There’s a lot of buzz at the moment about the “democratization of sport” with everyone’s eyes trained on what ‘Elite’ sport is doing. The real chance for impact sits at the bottom of the sporting pyramid. But only if we can flip it. 

The feeling was there before Covid, but since March 2020 a certain phrase has been pin-bowling around the echelons of LinkedIn, trade publications like SportBusiness and freshly VC-funded OTT platforms – “The Democratization of Sport”

Webster’s dictionary definition defines…. I’m joking. It means a lot but at the same time, not enough for the everyday athlete and coach. But perhaps it could. For me, it’s about value and who that value belongs to.

What it means is that rights sellers are throwing their content across multiple platforms including their own – for example the English Premier League’s epically mis-judged misstep into Pay-Per-View sales – instead of a one-stop shop provider of broadcasting. 

It’s good news for the top of the sport (even more money, you see) and a mixture of good news, confusing news, and bad news for the consumer. For some, it will mean access to content which they couldn’t access before.
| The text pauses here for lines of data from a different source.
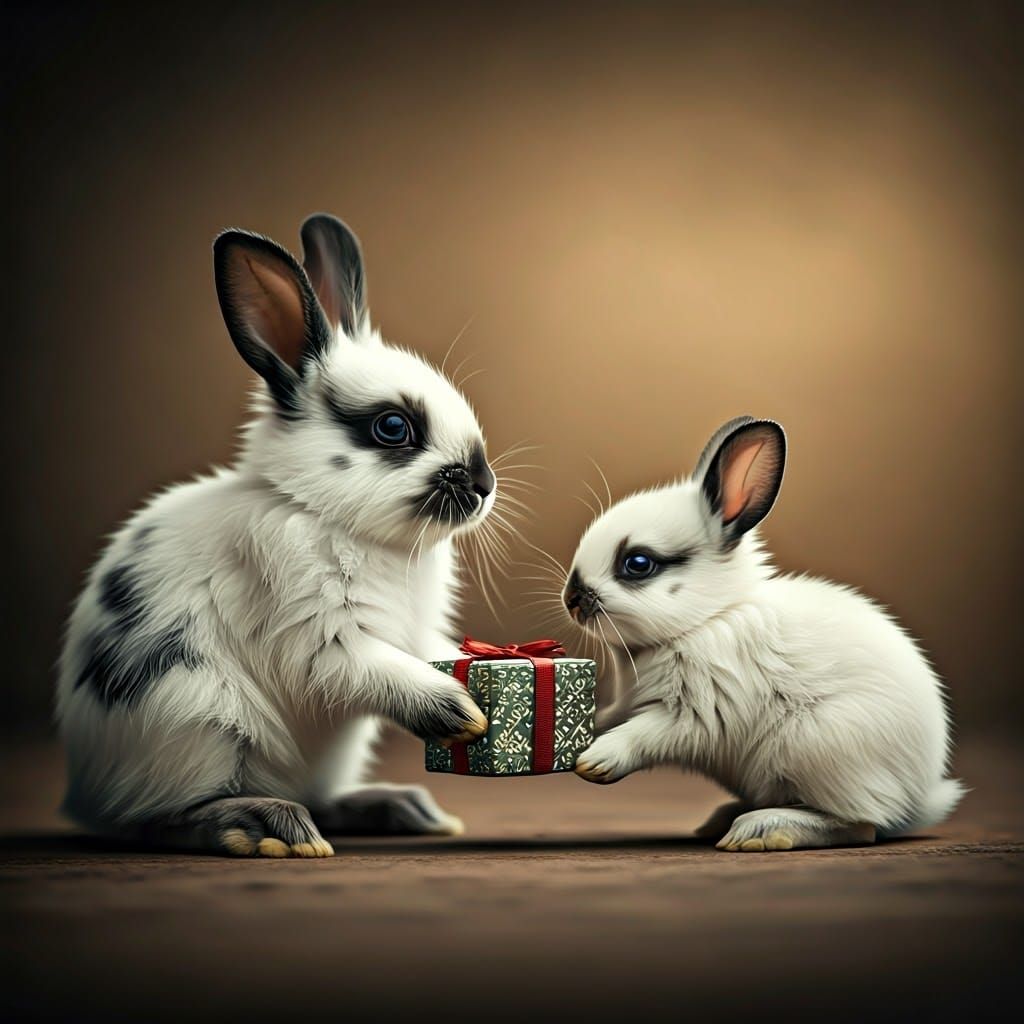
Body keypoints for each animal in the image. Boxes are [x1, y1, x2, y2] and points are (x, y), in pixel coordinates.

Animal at [56, 214, 500, 857]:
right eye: (393, 427)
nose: (485, 484)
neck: (324, 515)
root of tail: (82, 797)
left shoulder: (416, 635)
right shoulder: (317, 639)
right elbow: (374, 672)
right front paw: (459, 711)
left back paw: (400, 808)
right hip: (196, 720)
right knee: (160, 818)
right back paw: (264, 826)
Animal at [563, 416, 963, 851]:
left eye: (637, 563)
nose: (571, 599)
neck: (708, 618)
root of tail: (916, 799)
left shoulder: (699, 714)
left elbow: (647, 733)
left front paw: (595, 761)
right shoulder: (629, 702)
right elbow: (612, 716)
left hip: (814, 746)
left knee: (860, 825)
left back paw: (758, 830)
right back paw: (722, 820)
For some, it will mean they aren’t sure where and how to access the content they really want, and for others it means having to access content across multiple channels and a higher expense. 
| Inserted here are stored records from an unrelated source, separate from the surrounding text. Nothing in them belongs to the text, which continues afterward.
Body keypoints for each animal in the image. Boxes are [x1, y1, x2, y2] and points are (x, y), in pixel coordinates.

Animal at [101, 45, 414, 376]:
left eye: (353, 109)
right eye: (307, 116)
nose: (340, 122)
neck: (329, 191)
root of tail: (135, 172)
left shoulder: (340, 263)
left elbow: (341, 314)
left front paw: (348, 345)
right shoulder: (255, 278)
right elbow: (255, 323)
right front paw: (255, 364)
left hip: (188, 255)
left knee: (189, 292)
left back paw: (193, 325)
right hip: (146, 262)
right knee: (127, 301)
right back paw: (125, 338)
And what for? Really, what for? It will mean more money ploughing into the top. For the biggest sports. 

What we (and by “we” I mean the decision makers in sport) should really be concerned with is flipping the pyramid so that the bottom – children, youth, university, amateur, semi-professional and lower-level professional sports and leagues sees more of this democratic wave of change and more of their own value. 

And it starts with two things: 

1. A new rights structure for traditionally rights’ sold stuff. 

2. A removal of content from Facebook/YouTube and into sport-owned platforms. 

The good news? Both are happening. Slowly. Joymo hopes that post-Covid it’s going to go faster and faster and, to use an often-pinched phrase from Malcolm Gladwell, the tipping point will be reached and the pyramid will flip (in some style).  

I’m the CEO of joymo.tv and we are very preoccupied with the two points raised above. I’ll say a little bit more and then let you get to discovering a bit more yourselves.

To the first point, this should be about a ‘when you win, we win’ mentality and I’m not sure that pre-purchased rights sale is able to truly create a ‘win, win’. The buyer and seller have very different incentives when negotiating. A buyer wants to pay as little as possible. At Joymo, we give all the tools to the rights holder (the federation, governing body, league, club… whoever) to broadcast to their fan base, their followers, their market. We even give them the advertising ownership. When they succeed, we succeed.

With regards to free content platforms, it’s all about who owns the data and who should make the money from ticket sales, advertising, fan engagement. A clue… it shouldn’t be Facebook or Google, but today it is. 

Whilst we absolutely hate what Covid has done to sport, we are enjoying seeing this democratization of sport happen in real time. Joymo’s hope is that it starts to happen down at the bottom of the pyramid and that it happens in the right way for longtail sport and its millions of participants. That is truly democratization of sports.